● Work order 1
Copy the passage about the "Watching Oprah" exhibition between "There’s a lot" and "believe she has.", inclusive.
____ Source extract
You’ve stood aghast before the giant wall printed, randomly, with every single one of the show’s 4,561 titles and airdates. “What Do You Stand For?” (4/24/00). “Tipper Gore on Depression” (6/22/99). “Wives Confess They Are Gay” (10/2/06). “Men Who Can’t Be Intimate” (7/21/88). “Sexual Abuse Ramifications” (4/14/88). “Jennifer Aniston and Beyoncé” (11/13/2008). “How Safe Is Your Home When It’s Alone” (12/1/06). “Cooking With Patti LaBelle” (7/2/99). “Donald J. Trump” (4/25/1988). “Are You Normal? Take the Test!” (12/1/2010). “What Is a Wigger?” (9/9/93). “How to Use Your Life” (4/10/00). You’ve noticed that the wall seems to reach to an absurdly illegible height. It could double as the meanest vision test of all time.

There’s a lot here. And you depart it all mystified by the absurd contradictions that Winfrey’s achievements reveal about this country. Here’s a black woman who grew up poor in the segregated South and became the country’s first black female billionaire. Her prosperity inspired others to prosper, yet “Watching Oprah” is situated not far from the museum’s moral and scholastic centerpiece (“A People’s Journey”), a devastating odyssey down into — and then up out of — the creation of the United States from slavery, racism, revolution, innovation, hard work and good luck. She doesn’t seem to know how she made it, but like a lot of successful Americans, she appears to have moments when she can’t entirely believe she has.

You wonder whether the show’s integrationist philosophy arises from its host’s having been raised, reared and professionally trained in Milwaukee, Mississippi, Tennessee and the broadcast environs of Baltimore and Chicago. Just geographically, Winfrey is intersectional. But it also explains something like the trip the show took in 1987 to Forsyth County, Georgia, after it purged itself of nearly all its black residents. She wanted to know what about black people so scared the white residents, and she keeps having to remind the racists in her audience that the woman interrogating them is also black.

Winfrey contributed more than $20 million to the sponsorship of the museum. So there’s an urge to distrust the intent of an exhibition like this, to say that she bought it. But her museum donation doesn’t seem at all like vanity. It’s “how to use your life,” “what do you stand for” money. Across from “A People’s Journey” sits the Oprah Winfrey Theater. Maybe she paid for a piece of that. Anyway, our tax dollars are hard at work here, too. So Winfrey just paid a little more than I did.
________
● Work order 2
How many lines of the records below contain the string "label"? Reply with the number alone.
____ Excerpted records
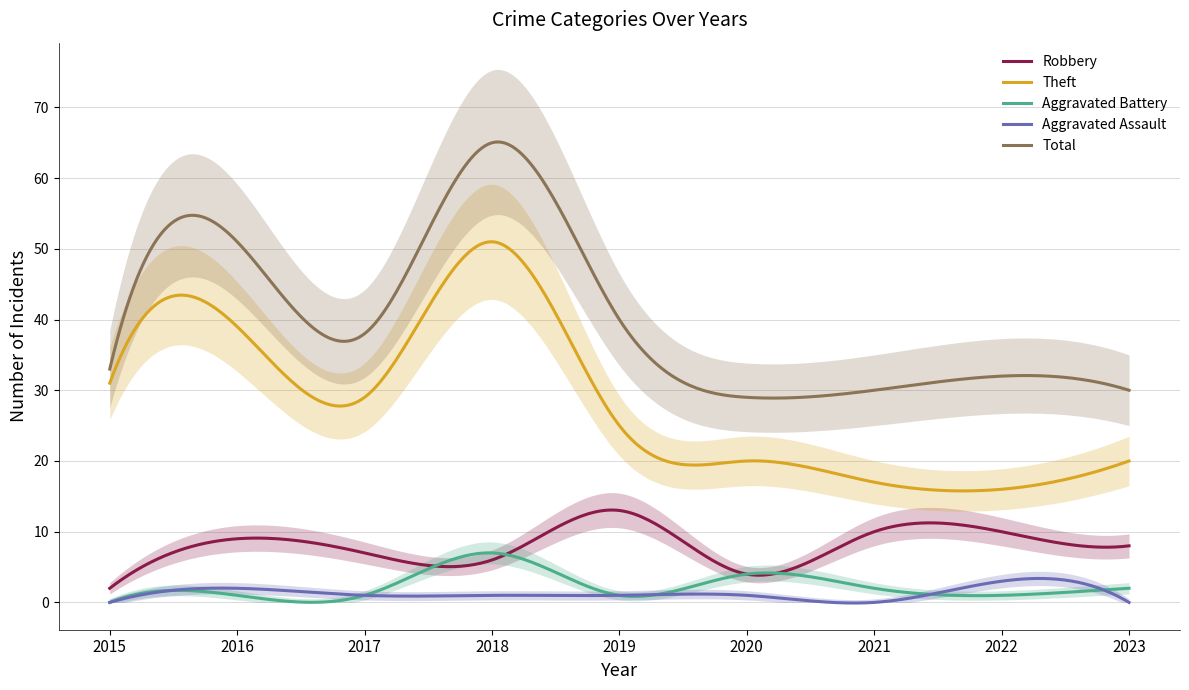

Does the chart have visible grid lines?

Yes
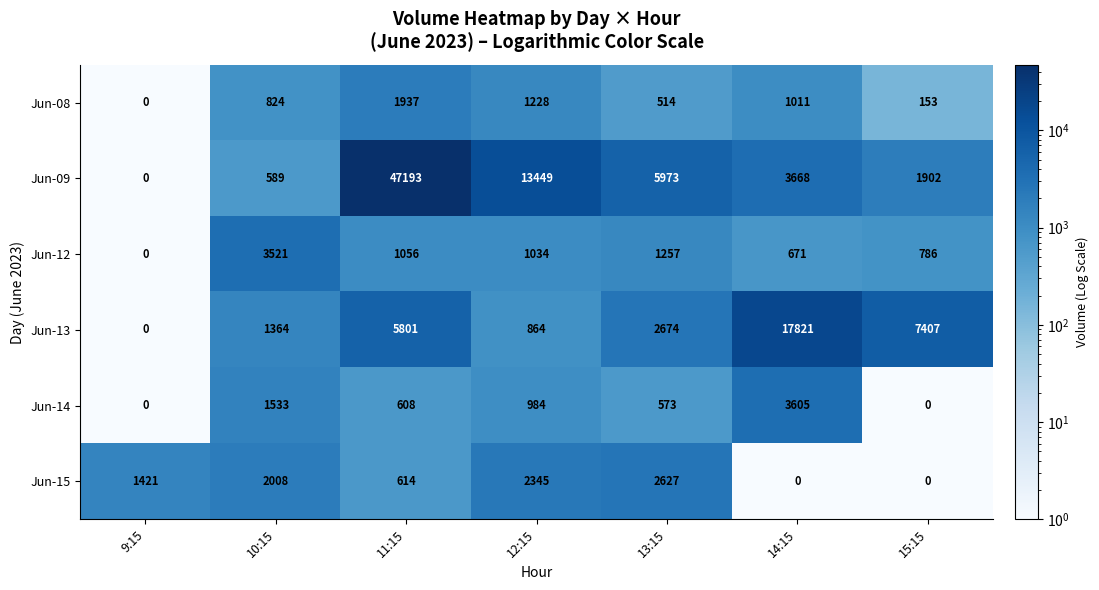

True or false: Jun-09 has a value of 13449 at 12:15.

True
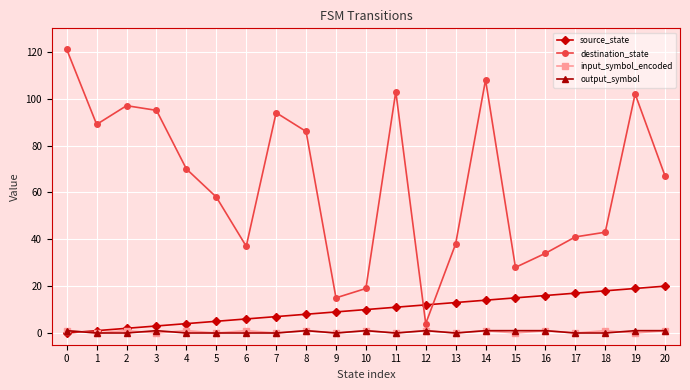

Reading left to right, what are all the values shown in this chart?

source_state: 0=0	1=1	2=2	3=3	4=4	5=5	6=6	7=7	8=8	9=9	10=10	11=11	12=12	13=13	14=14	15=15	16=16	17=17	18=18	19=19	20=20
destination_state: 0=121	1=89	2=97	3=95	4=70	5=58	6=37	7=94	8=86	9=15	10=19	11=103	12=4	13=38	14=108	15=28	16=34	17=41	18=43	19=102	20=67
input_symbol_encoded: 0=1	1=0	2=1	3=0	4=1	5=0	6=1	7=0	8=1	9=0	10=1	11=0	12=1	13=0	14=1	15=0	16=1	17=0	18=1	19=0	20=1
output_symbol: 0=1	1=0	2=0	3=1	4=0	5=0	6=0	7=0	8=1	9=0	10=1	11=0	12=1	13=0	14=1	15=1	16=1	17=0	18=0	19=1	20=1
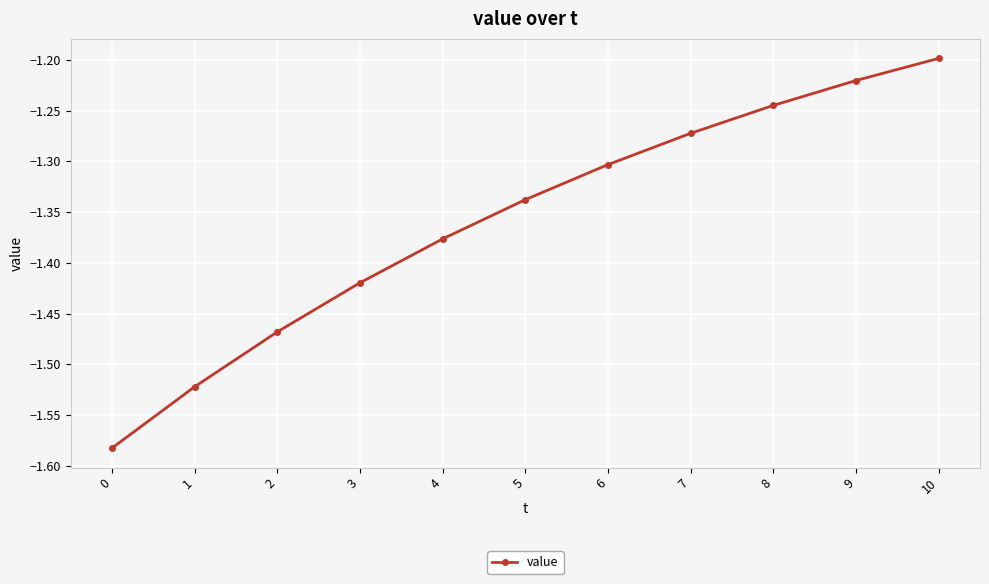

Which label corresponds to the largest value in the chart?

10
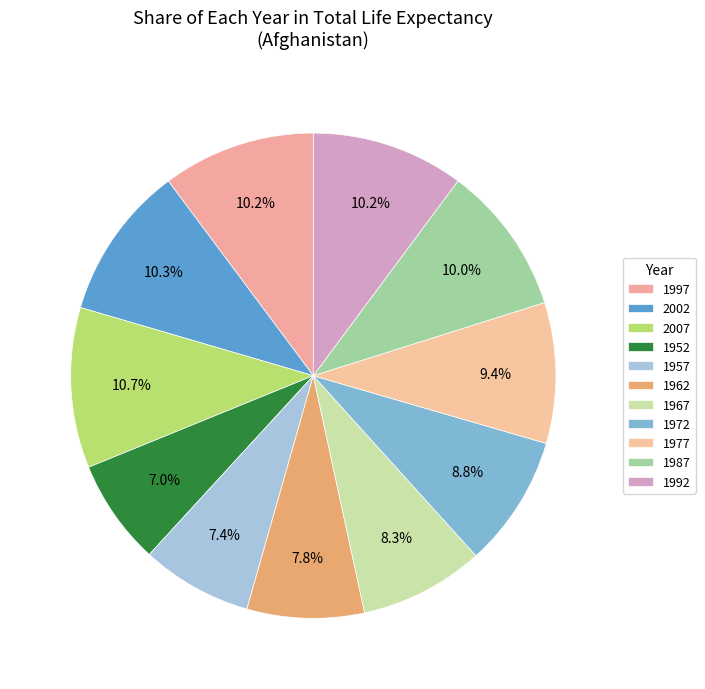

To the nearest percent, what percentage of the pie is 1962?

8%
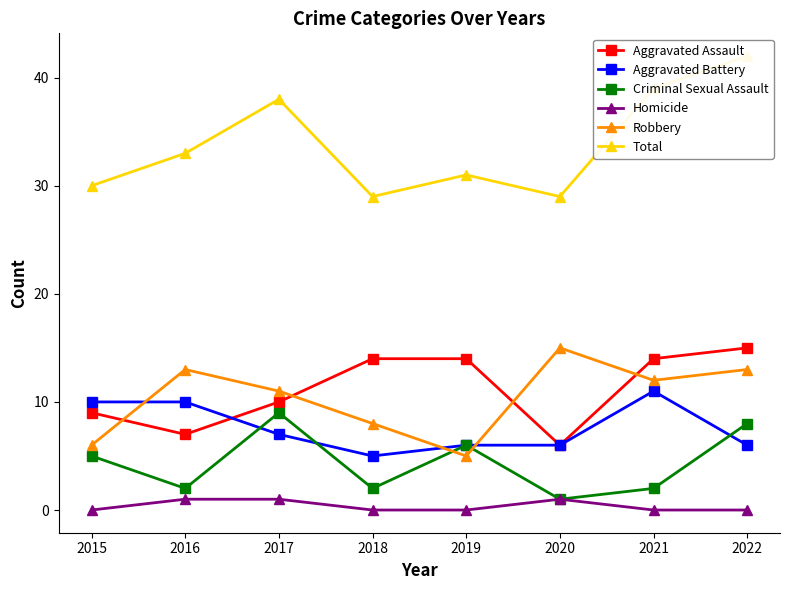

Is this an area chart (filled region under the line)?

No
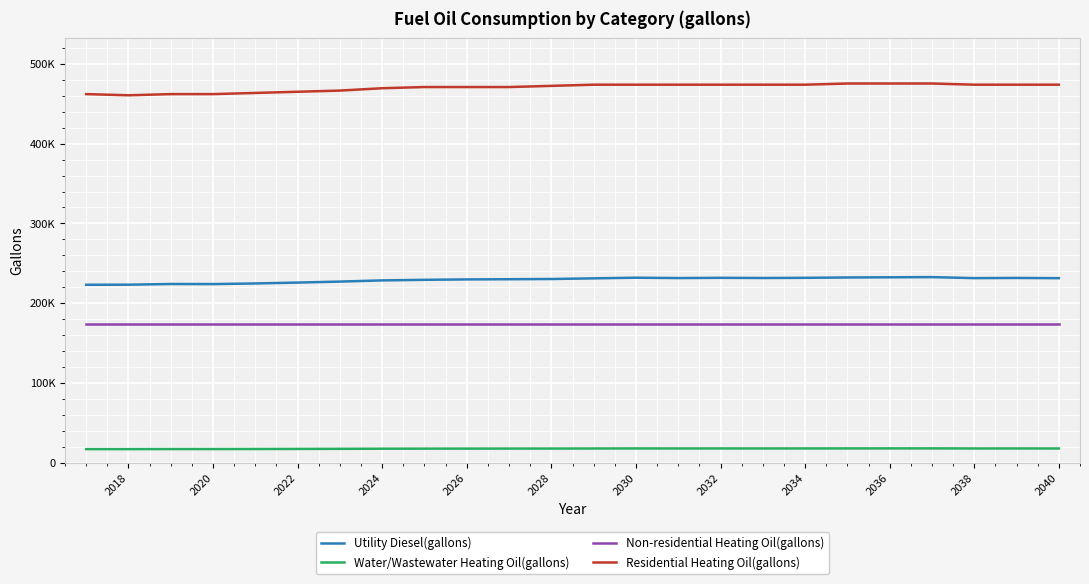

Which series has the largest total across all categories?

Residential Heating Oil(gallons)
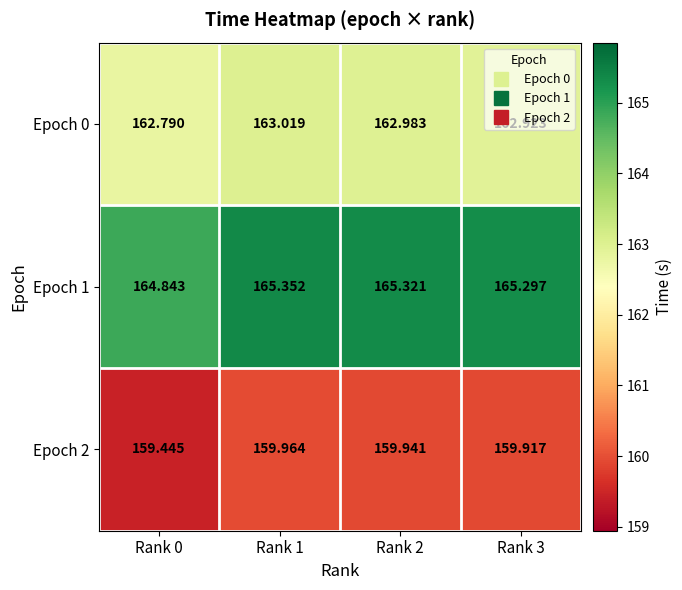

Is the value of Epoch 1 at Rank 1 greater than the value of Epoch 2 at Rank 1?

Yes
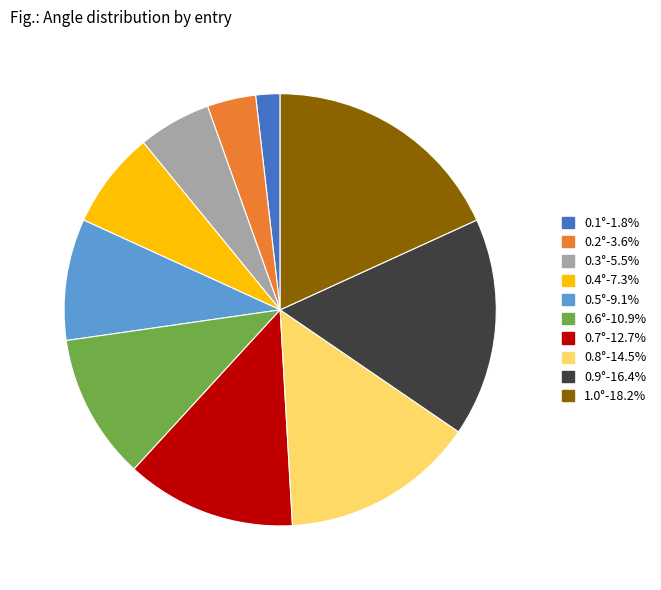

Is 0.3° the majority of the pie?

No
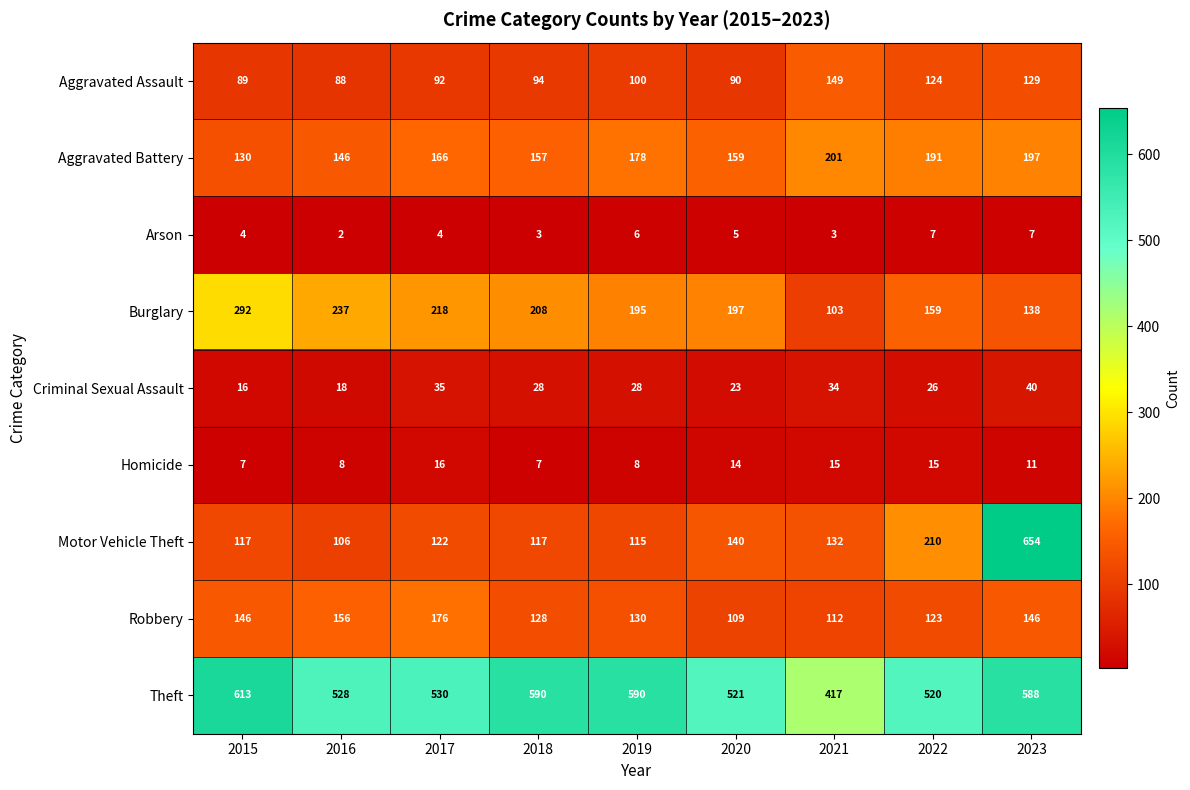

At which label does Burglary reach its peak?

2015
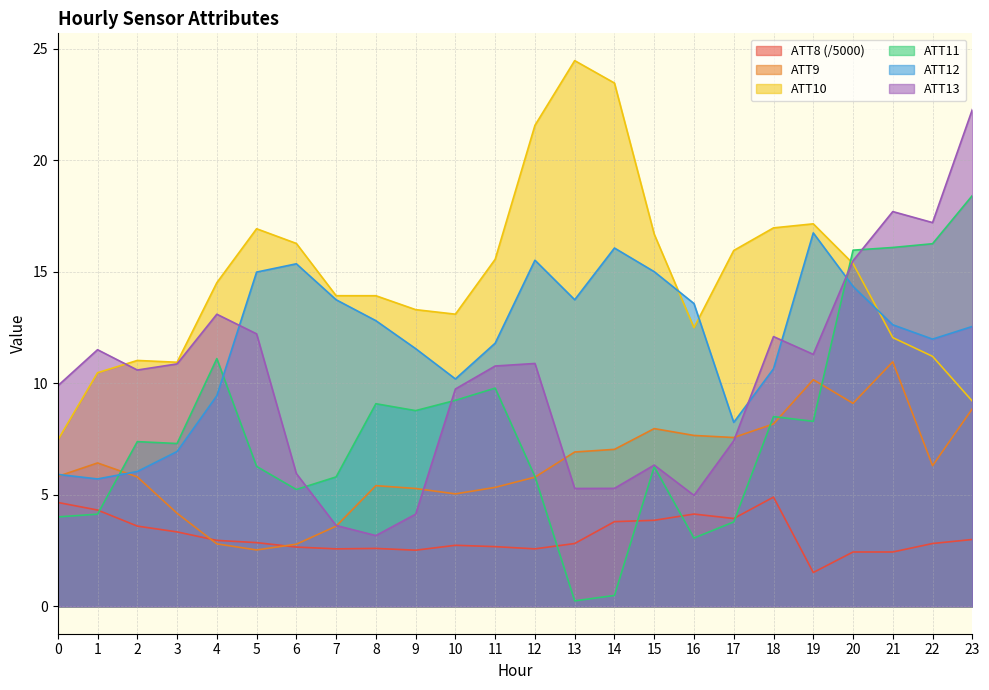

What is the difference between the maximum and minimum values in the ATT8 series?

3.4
________
● Result 1
There’s a lot here. And you depart it all mystified by the absurd contradictions that Winfrey’s achievements reveal about this country. Here’s a black woman who grew up poor in the segregated South and became the country’s first black female billionaire. Her prosperity inspired others to prosper, yet “Watching Oprah” is situated not far from the museum’s moral and scholastic centerpiece (“A People’s Journey”), a devastating odyssey down into — and then up out of — the creation of the United States from slavery, racism, revolution, innovation, hard work and good luck. She doesn’t seem to know how she made it, but like a lot of successful Americans, she appears to have moments when she can’t entirely believe she has.

● Result 2
2